TASKS TO COMPLETE -
- 1) In the Nathan Larson interview, rewrite the passage from "Nathan Larson's debut" to "us about that?", changing "Blogpocalypse" to "This blog".
- 2) According to the Nathan Larson interview, where did he live in the early-mid '80s?

Friday, April 29, 2011

Emerson LaSalle: Rumors Abound!

Folks, I've literaly been inundated with e-mails (okay, one e-mail) asking if it's true that all of Emerson LaSalle's pulp sci-fi will be re-issued on Kindle and Nook. People, I just don't know, but I'm as excited as you are about the rumors. As you know, Anthony Neil Smith and I wrote the screenplay based loosely on events from Emerson LaSalle's life. So, yes, I'm obviously a fan. I'd love to read Sheriff Dracula or Spaceport Floozy or any of the old classics. If you hear anything about this, please let me know.

Wednesday, April 27, 2011

Wednesday, April 20, 2011

NATHAN LARSON: The Blogpocalypse Interview

Nathan Larson's debut novel THE DEWEY DECIMAL SYSTEM is a fantastic blend of hardboiled shamus and near-future dystopian elements. Blogpocalypse caught up with Nathan to pester him with a few questions:

1. First thing first. You come from a musical background. Tell us about that?

Yup. I lived in D.C. in the early-mid '80s and as a young un was very much a part of the hardcore punk scene which at the time was really happening down there. In the early 90s, my post-punkish math rocky band got swept up in the Nirvana-era tide of major label signings, which was a wild and ridiculously unrealistic ride till it all came crashing down in the late 90s....luckily for me I stumbled (literally) out of that wreckage into the world of film scoring, cos some directors happened to dig my old band, and off I went down that path, one which I'm still on. It's lucrative and I can see myself doing that kind of thing (making film music) into my middle-post-middle age gracefully, as opposed to trying to squeeze a pair of leather pants over my paunch for the rest of my life. Rock is for the young. And now I have the incredibly good fortune to find myself having written a novel, seeing it published, and experiencing real people actually reading it. I am truly a lucky man and hope this is the advent of yet another chapter for this guy right here.

2. THE DEWEY DECIMAL SYSTEM is your first novel. Tell us about the process of writing it. Are these different creative muscles your using from your musical efforts?

DATA BELOW -
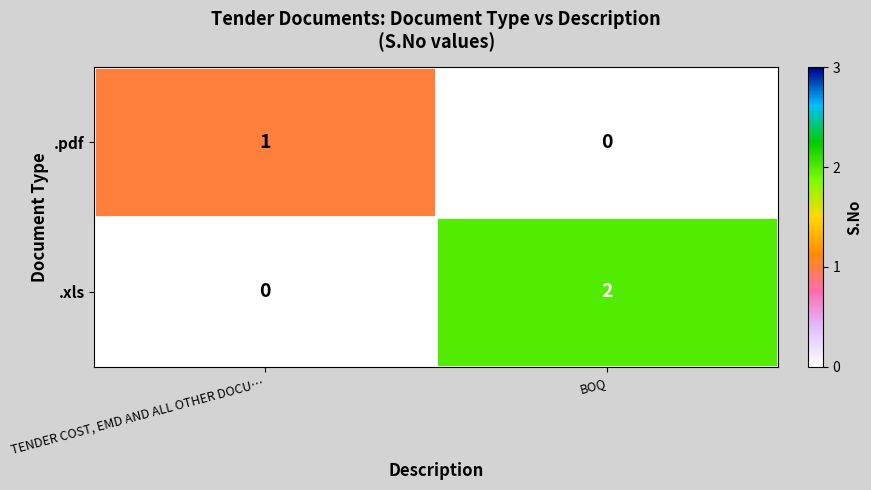

At which label does .xls reach its peak?

BOQ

EXPECTED RESULTS -
- 1)
Nathan Larson's debut novel THE DEWEY DECIMAL SYSTEM is a fantastic blend of hardboiled shamus and near-future dystopian elements. This blog caught up with Nathan to pester him with a few questions:

1. First thing first. You come from a musical background. Tell us about that?

- 2) D.C.